Malgré l’aura de Michael B. Jordan et quelques belles idées de cinéma, le trip historique et fantastique du réalisateur de Black Panther souffre de son propos confus.
Sinners, le nouveau film de Ryan Coogler, arrive au cinéma (ce mercredi en France et vendredi aux Etats-Unis) précédé par un buzz exceptionnel. Avec 100% d’avis positifs sur Rotten Romatoes, il serait selon la critique US l’oeuvre la plus accomplie du cinéaste américain au parcours éclectique jalonné de succès (Fruitvale Station, Black Panther 1 et 2, Creed).
Réalisateur, mais aussi scénariste et producteur, Coogler s’est beaucoup investi dans ce projet ultra ambitieux. Et Warner Bros. aussi, qui lui a offert une belle enveloppe de 90 millions de dollars pour raconter cette histoire mêlant film historique et cinéma fantastique.

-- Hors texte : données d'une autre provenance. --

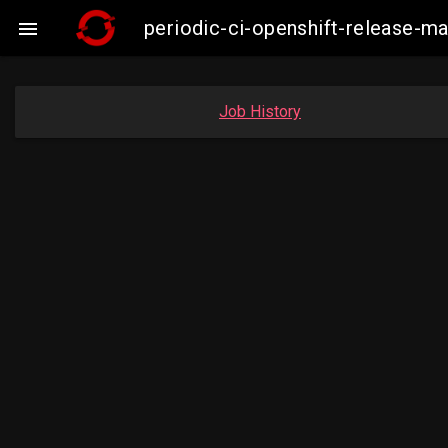
periodic-ci-openshift-release-

Job History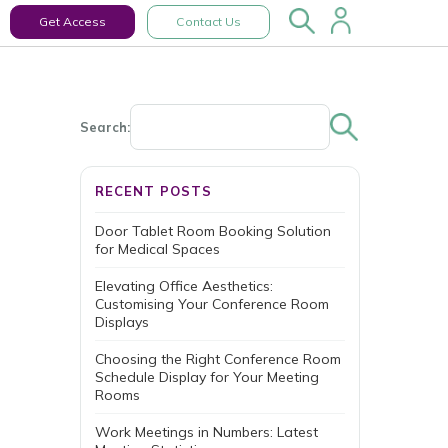
Get Access
Contact Us
Search:
RECENT POSTS
Door Tablet Room Booking Solution
for Medical Spaces
Elevating Office Aesthetics:
Customising Your Conference Room
Displays
Choosing the Right Conference Room
Schedule Display for Your Meeting
Rooms
Work Meetings in Numbers: Latest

Dans Sinners, Coogler retrouve Michael B. Jordan, son acteur fétiche, qui incarne deux frères jumeaux gangsters (Smoke et Stack) de retour dans leur Mississipi natal du début des années 1930, après avoir combattu lors de la Première Guerre Mondiale puis fait fortune à Chicago.

Aussitôt arrivés, ils retrouvent leur cousin Sammie (Miles Caton, une jeune chanteur qui fait ses premiers pas au cinéma), les femmes qu’ils avaient abandonnées en partant (Hailee Stanfield et Wunmi Mosaku) et un vieux musicien alcoolique (Delroy Lindo). Les jumeaux déroulent leur plan : lancer un nouveau juke joint - un débit de boisson typiquement afro-américain où l’on danse ou joue de l’argent sur fond de blues - le soir-même.
Le Sud raciste de la prohibition est parfaitement reconstitué, Michael B. Jordan éclabousse l’écran de son aura et Coogler filme les champs de coton et les corps avec passion dans un format IMAX qui en met plein la vue. Mais, quand au bout d’une grosse heure d’exposition le film bascule enfin, au coeur de la fête, dans une séquence onirique un peu ringarde, sa jolie partition commence à enchainer les fausses notes.
Entre Une nuit en enfer et Us, Sinners s’interroge sur le pacte avec le diable que ses personnages doivent conclure pour s’élever. Les jumeaux qui ont racheté l’ancienne scierie du coin avec de l’argent sale pour la transformer en club. Leur cousin, fils de pasteur, qui rêve de devenir chanteur et joue de la musique profane dans un lieu de débauche. Mais quand le mal, incarné par une bande de vampires pèquenauds qui chantent de la folk, frappe à la porte, faut-il lui ouvrir ?

Loin de porter le propos de Coogler, la dimension fantastique de Sinners amène surtout de la confusion, jusqu’à sa scène scène post générique au sens carrément opaque. Un ingrédient sans doute indispensable pour vendre le film comme un objet mainstream, et justifier son budget, mais qui gâche un peu la recette. Un amalgame loupé qui souligne au passage le talent rare de Jordan Peele, orfèvre de ce mélange des genres utilisant le surnaturel tel un cheval de Troyes pour rentrer dans l’esprit du spectateur.
Ryan Coogler voulait réconcilier ses origines de jeune auteur primé à Sundance (avec Fruitvale Station), avec sa stature de hit maker capable de faire parler sa patte dans les plus grosses franchises (Marvel et Rocky). Un tentative de compromis qui aboutit à un film hybride mal maitrisé, dont on ressort en se demandant lequel il avait vraiment dans les tripes ? La reconstitution engagée ou l’orgie vampirique ? L'action tombe trop à plat pour qu'on opte pour la seconde réponse. Sans parler du climax peu inspiré qui invoque une autre saga culte de Stallone (Rambo) sans grande conviction.
Sortie de piste ou constat cruel sur les limites du cinéaste Coogler ? A seulement 38 ans, il a encore le temps d'apprendre à danser avec le diable, sans se laisser dicter le tempo.